HAMMOND — Guy E. Simmons’s weekend was far from relaxing as he spent Sunday preparing for the worst at his seasonal home, 3618 County Route 6 in Edwardsville.

The house usually overlooks Black Lake, but Sunday it was in the lake.

“I went in there today and stacked the furniture and everything on tables so it doesn’t get ruined,” he said. “It’s up to my knees in the garage.”

Although the water hadn’t entered his home yet, Mr. Simmons said, his lawn mower and other equipment in his garage were destroyed by water.

Mr. Simmons said one of his concerns is that the ice will jam up against the house and garage and cause more external damage.

“It’s not done yet,” he said. “It’s going to keep getting higher.”

Mr. Simmons was one of many Black Lake residents up to their knees in water this weekend as the lake reached the highest level many residents have seen in decades.

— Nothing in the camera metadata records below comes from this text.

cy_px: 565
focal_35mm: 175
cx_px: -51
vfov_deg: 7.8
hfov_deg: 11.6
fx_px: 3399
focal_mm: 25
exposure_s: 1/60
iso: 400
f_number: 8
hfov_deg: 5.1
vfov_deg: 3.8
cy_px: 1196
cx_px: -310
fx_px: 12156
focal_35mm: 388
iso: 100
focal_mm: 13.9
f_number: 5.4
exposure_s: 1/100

After moving across the street on County Route 6 in Edwardsville, Don C. Snyder sold his lakefront property, 5 Shady Lawn Drive, in December. He’s lived in the area his whole life, but has seen the water this high only twice.

“Once in the ’70s and once in the ’90s,” he said. “I’ve seen it across County Route 6 before.”

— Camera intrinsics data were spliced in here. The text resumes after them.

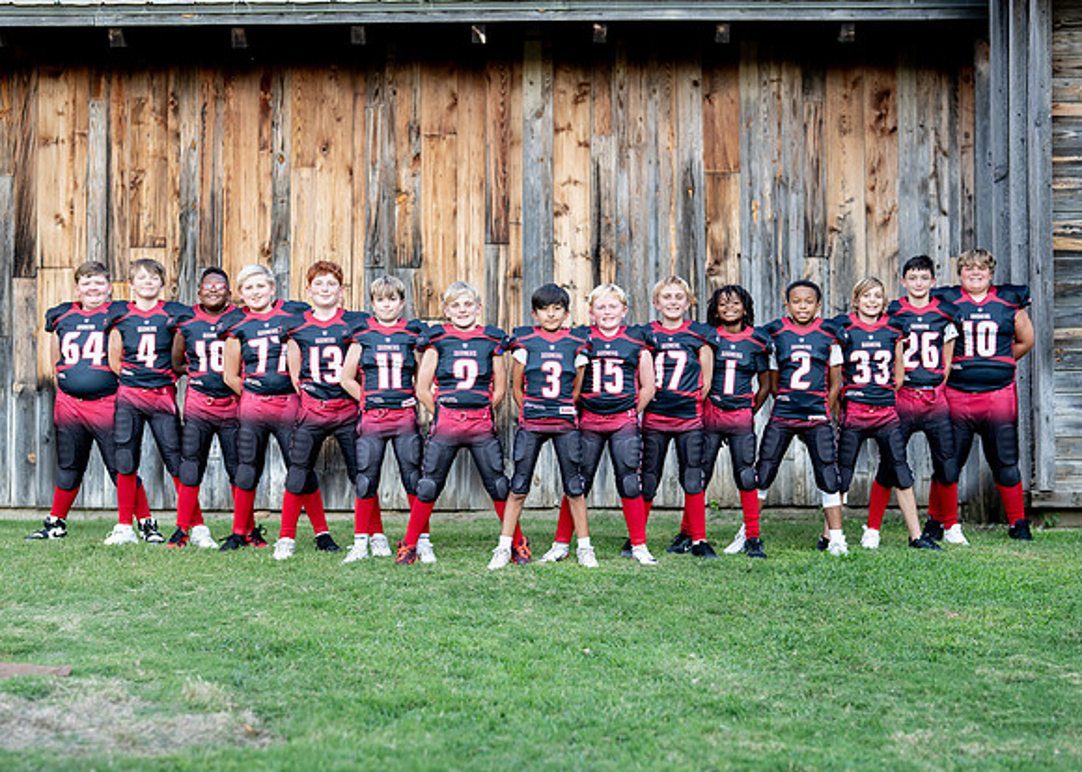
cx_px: 514
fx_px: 1797
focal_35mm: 58
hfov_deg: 33.5
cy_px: 428
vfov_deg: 24.2
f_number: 1.8
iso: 400
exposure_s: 1/1000
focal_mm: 50
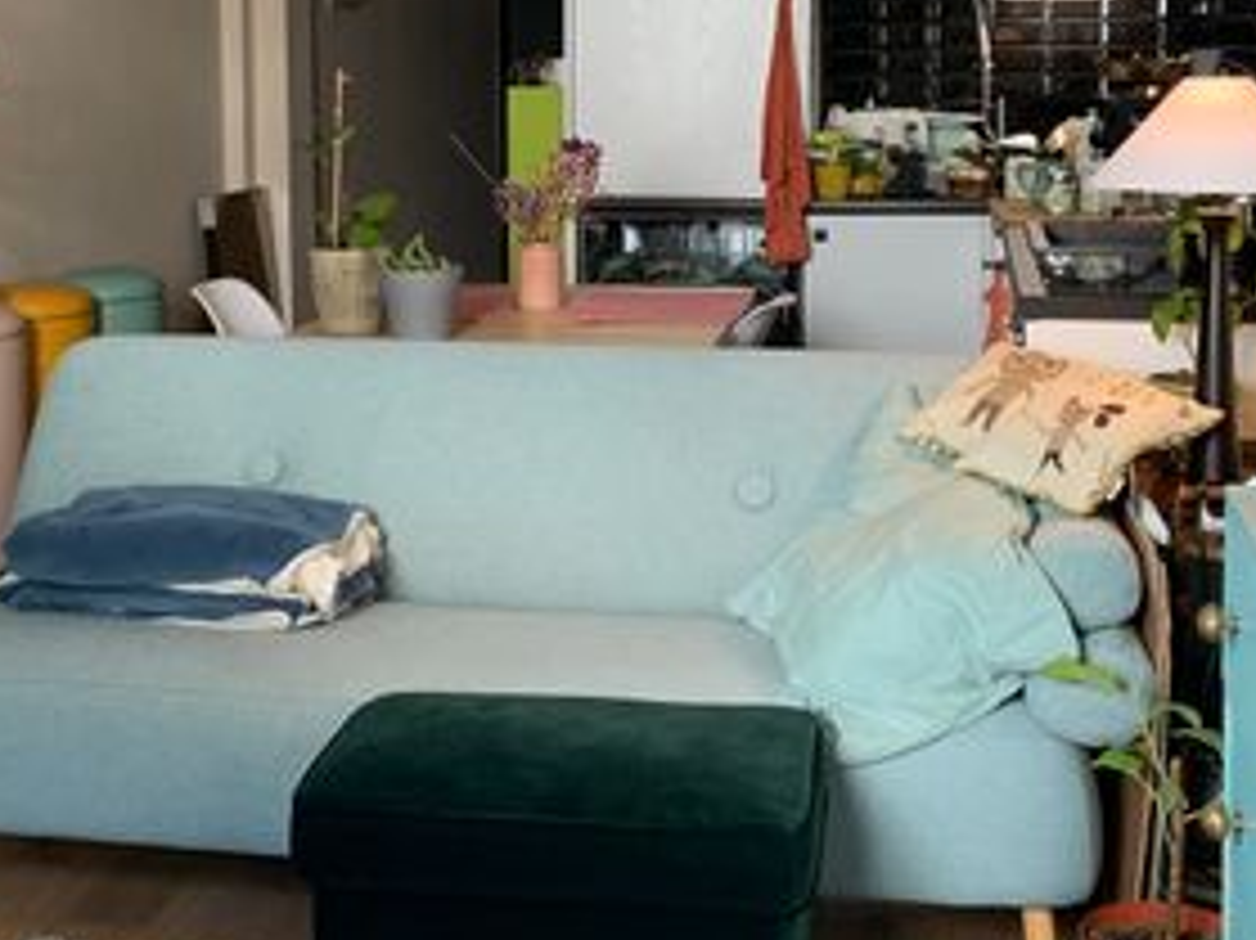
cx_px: 576
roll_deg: +1.1
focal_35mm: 56
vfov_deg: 25.6
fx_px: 2031
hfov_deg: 34.3
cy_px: 180
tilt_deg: -3.6
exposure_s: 1/50
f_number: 1.8
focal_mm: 4.25
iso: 125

Mr. Snyder said the water rose 2 inches overnight Saturday.

He called some of the out-of-town camp owners to let them know about the conditions of some of the properties.

“If it rains, we’re in trouble,” Mr. Snyder said. “There’s not much you can do, though.”

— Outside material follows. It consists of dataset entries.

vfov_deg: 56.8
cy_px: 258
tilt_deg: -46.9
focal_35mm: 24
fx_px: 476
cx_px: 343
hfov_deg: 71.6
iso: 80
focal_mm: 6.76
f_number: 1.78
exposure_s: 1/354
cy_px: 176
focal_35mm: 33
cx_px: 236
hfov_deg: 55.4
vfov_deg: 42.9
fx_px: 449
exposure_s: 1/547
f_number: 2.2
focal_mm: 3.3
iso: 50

The water reached the shoulder on parts of County Route 6 in Edwardsville, and part of Route 58 in Pope Mills was flooded at the Route 184 intersection.

Many of the camps and trailers were inundated by the water.

“These people will come up to open their camps and cottages and instead they’ll have to bring contractors in to do renovations, because the water is just going to sit there and everything will be rotted out and covered in mold and mildew,” year-round resident Adam J. Towle said.

Mr. Towle spent some time Sunday putting up sandbags in the basement of his 2746 County Route 6 home as a precaution. His yard was flooded, but the water had not yet entered his home.

“I’m hoping it’s at its peak,” he said. “I’ve never seen it this high, and I’ve lived on this lake my whole life.”

Mr. Towle said the flooding is so bad this year because the lake had more than 35 inches of ice. He said he’s looking into flood insurance for his home for next year.

“We need help. This is something we’re not used to seeing,” he said. “It’s going to be a long cleanup process.”

Tom S. McHale, a property owner at 2818 County Route 6, said the water level on his property was 4 feet higher than usual.

“My father-in-law owned the property before us and he said it hasn’t been this bad since the 1940s,” Mr. McHale said.

Some residents questioned whether the Heuvelton dam authorities could have done more to prevent the extent of the flooding.

Brookfield Regional Supervisor John B. Gamble declined to comment and referred all questions to Shannon Ames, a public relations official for Brookfield who could not be reached.